The bidding continues between the Gafam. Objective: build the machine learning model with the largest number of parameters. Google now displays 540 billion.
By 2020, the GPT-3 model had once again proven the nearly limitless capabilities of giant neural networks. With its 175 billion parameters, this Transformer type deep learning model signed OpenAI has been trained on hundreds of billions of words. Its use cases are numerous, from the automatic generation of text to translation and the generation of computer codes. The challenge ? Generate impressive results, both in terms of volumes and precision. Faced with GPT-3, Google unveiled Pathways Language Model (PaLM) a few weeks ago. A Transformer that goes up to 540 billion parameters and whose performance surpasses its latest generation equivalents.
Like GPT-3, PaLM uses the few-shot learning technique. How it works ? In the case of image recognition, this type of learning will only have a few photos of the subject to be identified (a face for example) to then re-identify it. Instead of training to classify from large series of examples, few-shot learning thus uses a few reference patterns from which it calculates a similarity score. Several mega neural networks have since been inspired by GPT-3 and this method with a view to further improving the performance obtained.
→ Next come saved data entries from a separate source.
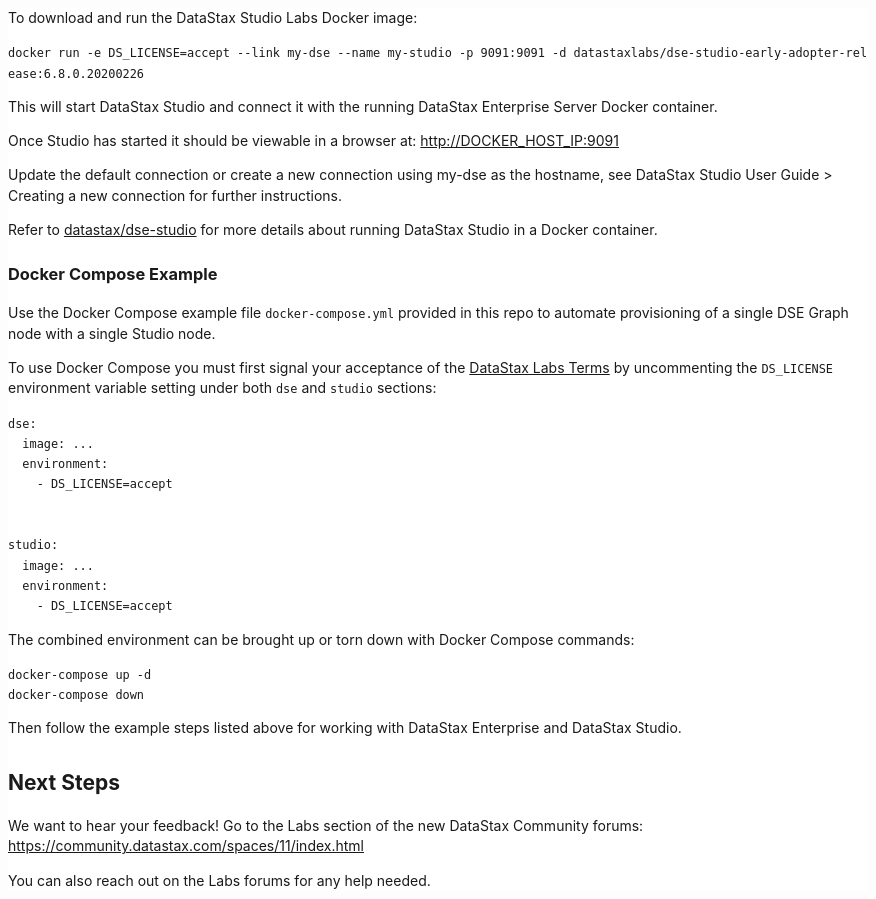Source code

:To download and run the DataStax Studio Labs Docker image:

    docker run -e DS_LICENSE=accept --link my-dse --name my-studio -p 9091:9091 -d datastaxlabs/dse-studio-early-adopter-release:6.8.0.20200226

This will start DataStax Studio and connect it with the running
DataStax Enterprise Server Docker container.

Once Studio has started it should be viewable in a browser at: <http://DOCKER_HOST_IP:9091>

Update the default connection or create a new connection using my-dse as the hostname, see DataStax Studio User Guide > Creating a new connection for further instructions.

Refer to [datastax/dse-studio][3] for more details about running
DataStax Studio in a Docker container.

### Docker Compose Example

Use the Docker Compose example file `docker-compose.yml` provided in
this repo to automate provisioning of a single DSE Graph node with a
single Studio node.

To use Docker Compose you must first signal your acceptance of the
[DataStax Labs Terms][4] by uncommenting the `DS_LICENSE` environment
variable setting under both `dse` and `studio` sections:

    dse:
      image: ...
      environment:
        - DS_LICENSE=accept


    studio:
      image: ...
      environment:
        - DS_LICENSE=accept

The combined environment can be brought up or torn down with Docker Compose commands:

    docker-compose up -d
    docker-compose down

Then follow the example steps listed above for working with DataStax
Enterprise and DataStax Studio.

## Next Steps

We want to hear your feedback! Go to the Labs section of the new
DataStax Community forums:
<https://community.datastax.com/spaces/11/index.html>

You can also reach out on the Labs forums for any help needed.

[1]: https://downloads.datastax.com/#labs
[2]: https://hub.docker.com/r/datastax/dse-server
[3]: https://hub.docker.com/r/datastax/dse-studio
[4]: https://www.datastax.com/terms/datastax-labs-terms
This is the case of GLaM, LaMDA and Gopher, all three also created by Google, or Megatron-Turing NLG which was developed by Microsoft and Nvidia.
150 language modeling tasks
Google passed PaLM through its BIG-bench benchmark (for Beyond the Imitation Game Benchmark). An open source framework that sifts through 150 language modeling tasks. “Result: PaLM mostly outperforms Gopher and Chinchilla on a set of 58 common tasks”, note Sharan Narang and Aakanksha Chowdhery at Google Research (see graphs below).
Among the actions put forward by Google, PaLM is particularly successful in terms of automatic management of application code, and in particular code generation from requests formulated in natural language. “In this area, its performance in few-shot learning is comparable to that of Codex (a variation of GPT-3 centered on the same types of tasks, editor’s note) while its training dataset contains 50 times less Python language content,” point out Sharan Narang and Aakanksha Chowdhery. learning from other languages […] is better.”
“PaLM demonstrates impressive capabilities in natural language understanding and generation”
The two Google software engineers add: “PaLM also demonstrates impressive natural language understanding and generation capabilities. In particular, it can provide explanations for scenarios that require a complex combination of multi-step logical inference, knowledge of the world and language. For example, he is able to explain new jokes.” (see gif below)
PaLM was trained on the Tensor Processing Unit (TPU) infrastructure, the largest ever used by Google in terms of machine learning. Composed of 6,144 chips, it is backed by the latest generation of American cloud TPU pods, with key data parallelization processes implemented within each pod. The learning was carried out on a series of multilingual datasets combining documents and books available online, conversations, Wikipedia content and source code available on GitHub. The race continues to see who will achieve the largest NLP model with ever wider and more precise task coverage.